Linearly-invariant families and generalized Meixner–Pollaczek polynomials

The extremal functions  $f_0(z)$  realizing the maxima of some functionals (e.g. $max|a_3|$, and  $maxarg{f}^{{}^{\prime }}(z)$) within the so-called universal linearly invariant family $U_{\alpha }$ (in the sense of Pommerenke [10]) have such a form that $f_0^{{}^{\prime }}(z)$  looks similar to generating function for Meixner-Pollaczek (MP) polynomials [2], [8]. This fact gives motivation for the definition and study of the generalized Meixner-Pollaczek (GMP) polynomials $P_n^{\lambda }(x;\theta ,\psi )$ of a real variable $x$ as coefficients of $$G^{\lambda }(x;\theta ,\psi ;z)=\frac{1}{(1-z{e}^{i\theta }{)}^{\lambda -ix}(1-z{e}^{i\psi }{)}^{\lambda +ix}}=\sum _{n=0}^{\mathrm{\infty }}{P}_n^{\lambda }(x;\theta ,\psi )z^n,|z|<1,$$ where the parameters $\lambda$, $\theta$, $\psi$ satisfy the conditions: $\lambda >0$, $\theta \in (0,\pi )$, $\psi \in \mathbb{R}$. In the case $\psi =-\theta$ we have the well-known (MP) polynomials. The cases $\psi =\pi -\theta$ and $\psi =\pi +\theta$ leads to new sets of polynomials which we call quasi-Meixner-Pollaczek polynomials and strongly symmetric Meixner-Pollaczek polynomials.

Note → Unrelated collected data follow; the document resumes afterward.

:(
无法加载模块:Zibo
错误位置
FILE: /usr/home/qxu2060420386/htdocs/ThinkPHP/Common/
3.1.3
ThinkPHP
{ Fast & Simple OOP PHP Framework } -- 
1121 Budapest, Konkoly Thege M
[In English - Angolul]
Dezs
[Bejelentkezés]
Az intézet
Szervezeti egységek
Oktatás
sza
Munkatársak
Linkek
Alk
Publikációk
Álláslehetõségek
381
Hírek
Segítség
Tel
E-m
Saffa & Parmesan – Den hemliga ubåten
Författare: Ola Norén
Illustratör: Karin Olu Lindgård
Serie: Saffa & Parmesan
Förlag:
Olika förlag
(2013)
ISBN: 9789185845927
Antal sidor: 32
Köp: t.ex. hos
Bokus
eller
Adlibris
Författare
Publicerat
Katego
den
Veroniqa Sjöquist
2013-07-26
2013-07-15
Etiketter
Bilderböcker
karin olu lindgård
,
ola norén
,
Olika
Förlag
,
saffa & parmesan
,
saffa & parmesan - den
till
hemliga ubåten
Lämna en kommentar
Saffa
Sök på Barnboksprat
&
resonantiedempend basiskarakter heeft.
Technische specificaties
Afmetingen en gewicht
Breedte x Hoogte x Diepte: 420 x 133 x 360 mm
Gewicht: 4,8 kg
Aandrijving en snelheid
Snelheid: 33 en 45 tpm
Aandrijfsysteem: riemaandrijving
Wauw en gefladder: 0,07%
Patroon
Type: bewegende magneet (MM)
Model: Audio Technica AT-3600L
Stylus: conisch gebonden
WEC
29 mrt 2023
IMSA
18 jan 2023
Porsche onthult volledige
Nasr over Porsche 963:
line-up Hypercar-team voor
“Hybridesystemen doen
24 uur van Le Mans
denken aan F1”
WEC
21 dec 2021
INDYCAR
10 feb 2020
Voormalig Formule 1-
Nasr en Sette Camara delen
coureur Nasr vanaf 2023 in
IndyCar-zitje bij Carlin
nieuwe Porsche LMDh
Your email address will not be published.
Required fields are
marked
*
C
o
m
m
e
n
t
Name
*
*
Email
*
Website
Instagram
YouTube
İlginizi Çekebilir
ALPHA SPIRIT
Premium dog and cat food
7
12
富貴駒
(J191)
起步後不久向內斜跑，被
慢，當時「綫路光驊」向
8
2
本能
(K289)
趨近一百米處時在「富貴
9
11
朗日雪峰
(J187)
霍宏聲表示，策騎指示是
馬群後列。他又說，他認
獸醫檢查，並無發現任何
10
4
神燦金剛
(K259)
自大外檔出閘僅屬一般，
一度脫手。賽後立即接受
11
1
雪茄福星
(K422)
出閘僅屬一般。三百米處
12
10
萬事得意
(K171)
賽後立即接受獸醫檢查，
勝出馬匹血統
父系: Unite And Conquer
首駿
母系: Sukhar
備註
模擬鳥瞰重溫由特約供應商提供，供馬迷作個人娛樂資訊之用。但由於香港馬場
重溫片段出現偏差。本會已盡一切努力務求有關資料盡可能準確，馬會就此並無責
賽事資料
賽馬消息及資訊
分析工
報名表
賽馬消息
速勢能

If  $x=0$,  then we have an obvious generalization of the Gegenbauer polynomials.The properties of (GMP) polynomials as well as of some families of holomorphic functions  $|z|<1$  defined by the Stieltjes-integral formula, where the function  $z{G}^{\lambda }(x;\theta ,\psi ;z)$ is a kernel, will be discussed.